EXERCISE DIRECTIONS: If a picture appears in the records, leave it out and transcribe the rest exactly.

Collected data

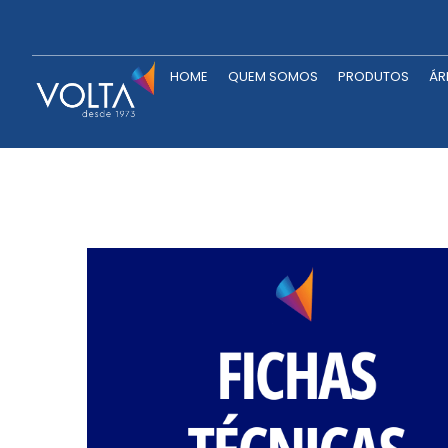
HOME
QUEM SOMOS
P
HOME
QUEM SOMOS
PRODUTOS
ÁR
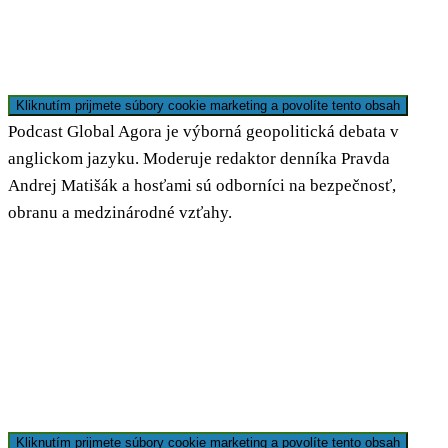
Kliknutím prijmete súbory cookie marketing a povolíte tento obsah
Podcast Global Agora je výborná geopolitická debata v
anglickom jazyku. Moderuje redaktor denníka Pravda
Andrej Matišák a hosťami sú odborníci na bezpečnosť,
obranu a medzinárodné vzťahy.
Kliknutím prijmete súbory cookie marketing a povolíte tento obsah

RESPONSE:
HOME
QUEM SOMOS
P
HOME
QUEM SOMOS
PRODUTOS
ÁR
Kliknutím prijmete súbory cookie marketing a povolíte tento obsah
Podcast Global Agora je výborná geopolitická debata v
anglickom jazyku. Moderuje redaktor denníka Pravda
Andrej Matišák a hosťami sú odborníci na bezpečnosť,
obranu a medzinárodné vzťahy.
Kliknutím prijmete súbory cookie marketing a povolíte tento obsah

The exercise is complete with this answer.